## PROBLEM DETAILS
Copy exactly every line below, from the first through the one that contains "remote control: none", and skip all pictures.

## DATA EXCERPTS
_ _ _ _ _ _ _
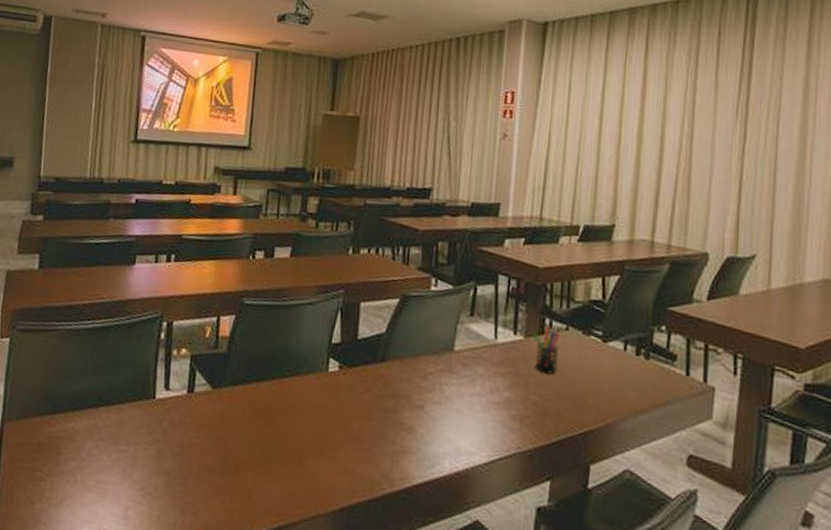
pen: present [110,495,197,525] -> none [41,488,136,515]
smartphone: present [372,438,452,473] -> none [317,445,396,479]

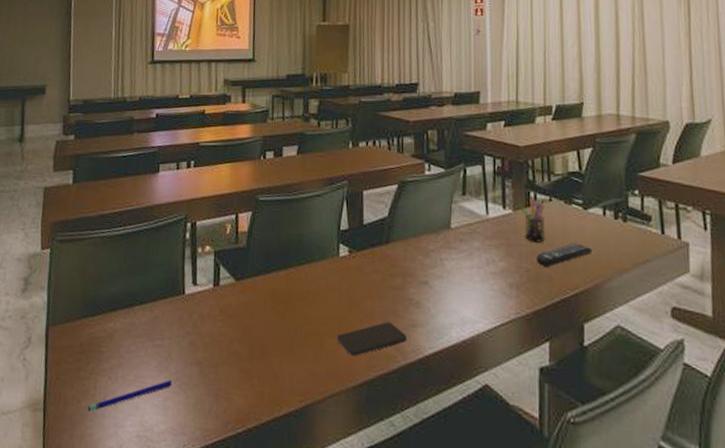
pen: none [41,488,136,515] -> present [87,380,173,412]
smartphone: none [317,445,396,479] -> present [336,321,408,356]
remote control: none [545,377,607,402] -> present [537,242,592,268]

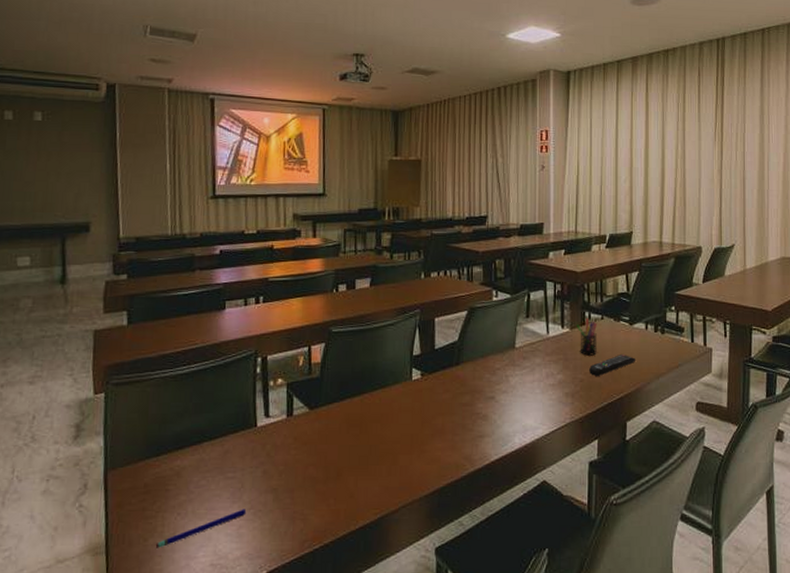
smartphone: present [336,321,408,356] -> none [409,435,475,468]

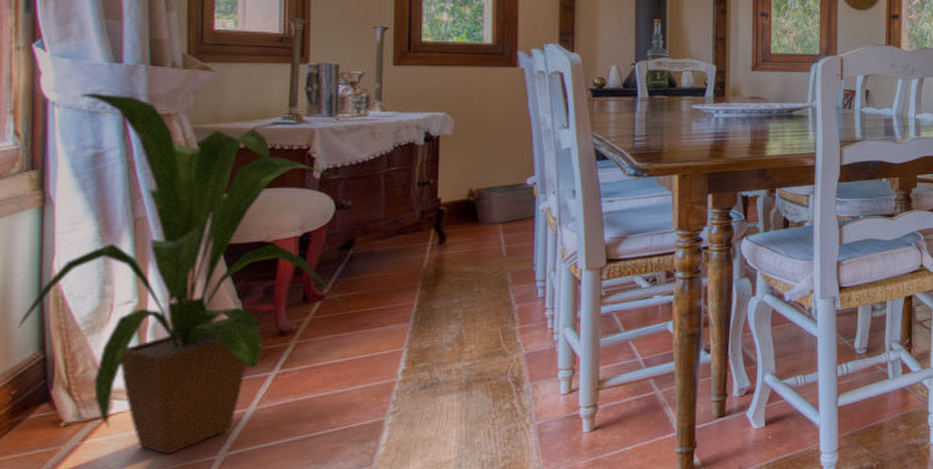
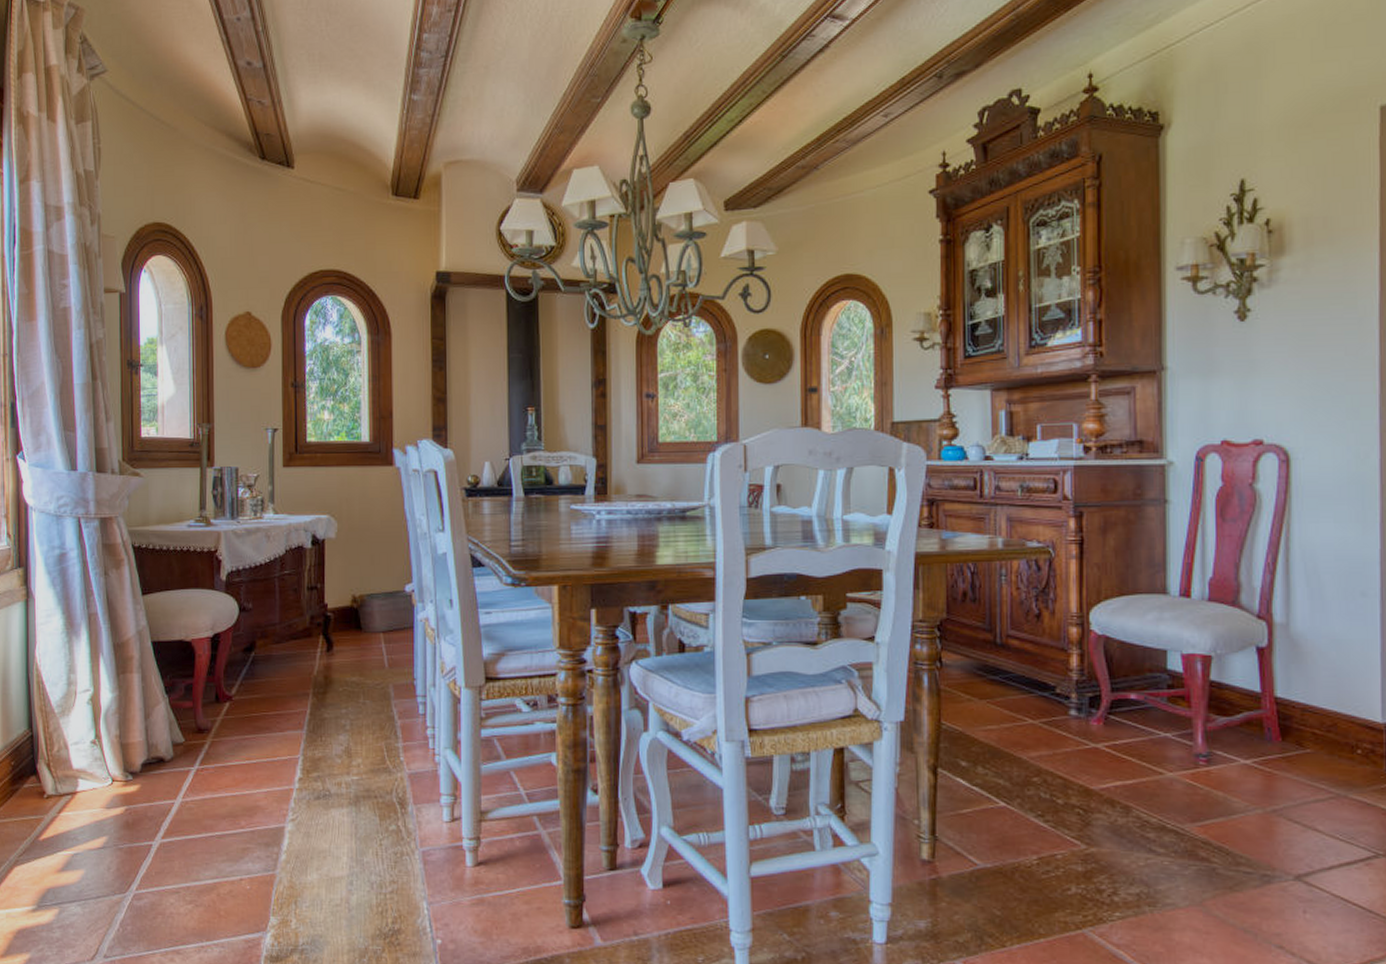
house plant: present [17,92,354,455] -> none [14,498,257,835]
_ _ _ _ _ _ _
## TASK SOLUTION
pen: present [110,495,197,525] -> none [41,488,136,515]
smartphone: present [372,438,452,473] -> none [317,445,396,479]

pen: none [41,488,136,515] -> present [87,380,173,412]
smartphone: none [317,445,396,479] -> present [336,321,408,356]
remote control: none [545,377,607,402] -> present [537,242,592,268]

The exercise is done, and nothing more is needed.